Practical Implications
- Developer Tooling – IDE plugins that integrate DUALGUAGE can automatically flag generated snippets that pass functional tests but fail security checks, prompting developers to review or rewrite risky code.
- CI/CD Pipelines – Teams can embed the sandboxed executor as a gate in continuous integration, ensuring any AI‑generated pull request meets both correctness and security baselines before merge.
- Model Training – The benchmark highlights concrete security gaps, guiding data‑curation (e.g., adding more secure coding examples) and fine‑tuning objectives that penalize insecure patterns.
- Compliance & Auditing – Organizations subject to standards like OWASP or ISO 27001 can use the joint scores as evidence of “secure by design” AI code generation practices.
- Product Roadmaps – Vendors of coding assistants can differentiate their offerings by advertising higher joint pass rates on DUALGUAGE‑BENCH, turning security into a competitive feature.
Limitations & Future Work
- Scope of Vulnerabilities – The benchmark focuses on classic OWASP‑type issues (injection, insecure crypto, file handling). Advanced attacks (e.g., side‑channel, supply‑chain) are not covered.

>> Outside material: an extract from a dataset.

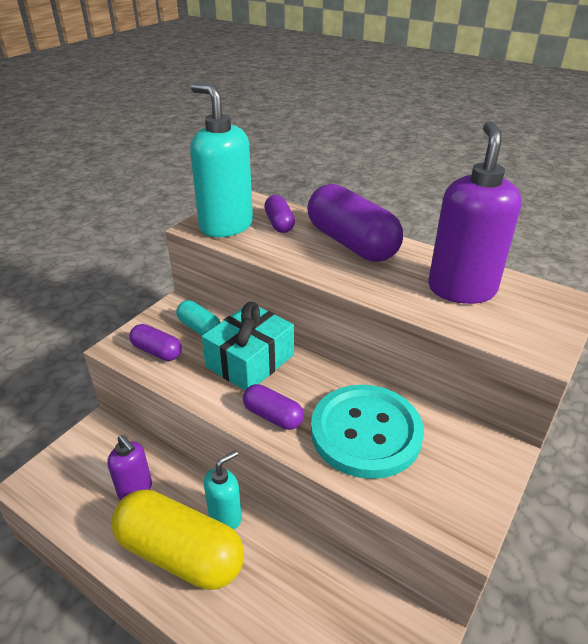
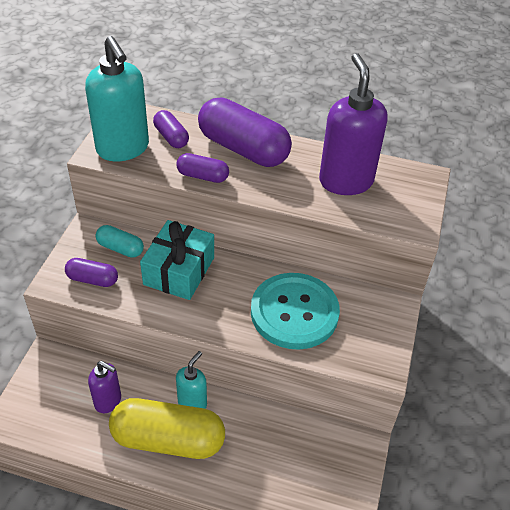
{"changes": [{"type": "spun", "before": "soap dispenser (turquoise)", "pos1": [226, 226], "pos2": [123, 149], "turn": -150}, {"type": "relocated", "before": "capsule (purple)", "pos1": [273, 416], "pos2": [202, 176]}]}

- LLM Evaluator Bias – Relying on another LLM for scoring introduces potential systematic bias; although validated, edge cases may be mis‑classified.

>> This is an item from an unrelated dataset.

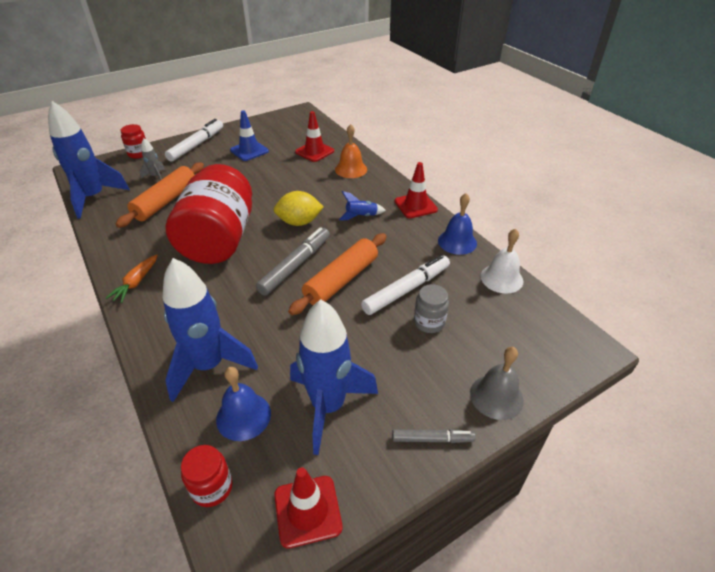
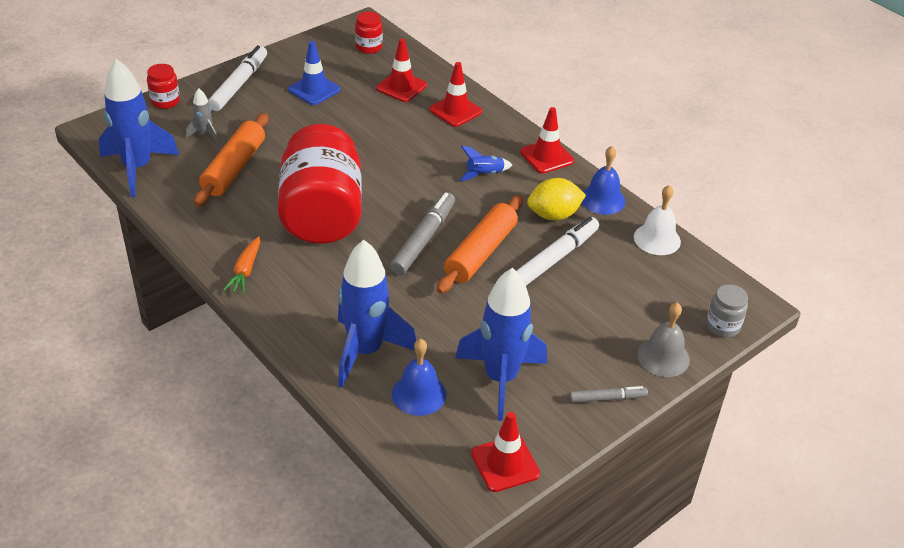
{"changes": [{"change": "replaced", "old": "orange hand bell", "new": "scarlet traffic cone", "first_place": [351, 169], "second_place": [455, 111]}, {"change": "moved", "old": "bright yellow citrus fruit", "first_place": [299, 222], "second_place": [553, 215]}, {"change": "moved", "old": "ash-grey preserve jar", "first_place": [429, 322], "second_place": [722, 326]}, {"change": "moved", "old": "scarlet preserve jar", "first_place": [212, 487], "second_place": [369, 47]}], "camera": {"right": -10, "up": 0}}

- Language Coverage – Current tasks span Python, JavaScript, and C; extending to Rust, Go, or Java would broaden applicability.
- Dynamic Test Generation – Future work could automate the creation of security test cases via fuzzing, reducing manual effort and increasing diversity.
- Human‑in‑the‑Loop Studies – Measuring how developers interact with joint feedback (e.g., fixing insecure suggestions) would validate real‑world impact.